4) When defining user functions, apply them to the entire remaining part of the tree after the last *tree_position* section.

5) For loading HTML and transforming it into XML, the *lxml* library is used. For transforming from HTML to a Python dictionary (*dict*), the *xmltodict* library is used. For reading CSV files, the *csv* library is used. Refer to the documentation of these libraries to understand syntax for defining meta models and value access:
   - [lxml documentation](https://lxml.de)
   - [xmltodict documentation](https://pypi.org/project/xmltodict/)
   - [CSV library documentation](https://docs.python.org/3/library/csv.html)

6) For visualizing HTML or XML files and attribute names after transformation into another format, use one of the scripts in `help_scripts/visualise_xml` or `help_scripts/visualise_html`.

7) When building a meta model for data split into many files, it is recommended to incrementally provide input data: 1 voting -> 2 votings -> 1 sitting -> 2 sittings -> X sittings -> the entire dataset.

8) When building a meta model for HTML data, the structure of the file may change. Such changes can be tracked in the log as the last used file.

INFORMATION SUPPLIED >>
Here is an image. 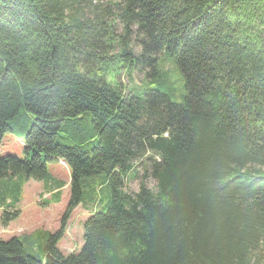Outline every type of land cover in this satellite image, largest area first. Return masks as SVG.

TASKS AND EXERCISES >>
a: According to the notes on building meta models, which library reads CSV files?
b: From the notes on building meta models, copy word for word the part from "6) For visualizing" to "last used file.".

RESULTS IN ORDER >>
a: The csv library.

b:
6) For visualizing HTML or XML files and attribute names after transformation into another format, use one of the scripts in `help_scripts/visualise_xml` or `help_scripts/visualise_html`.

7) When building a meta model for data split into many files, it is recommended to incrementally provide input data: 1 voting -> 2 votings -> 1 sitting -> 2 sittings -> X sittings -> the entire dataset.

8) When building a meta model for HTML data, the structure of the file may change. Such changes can be tracked in the log as the last used file.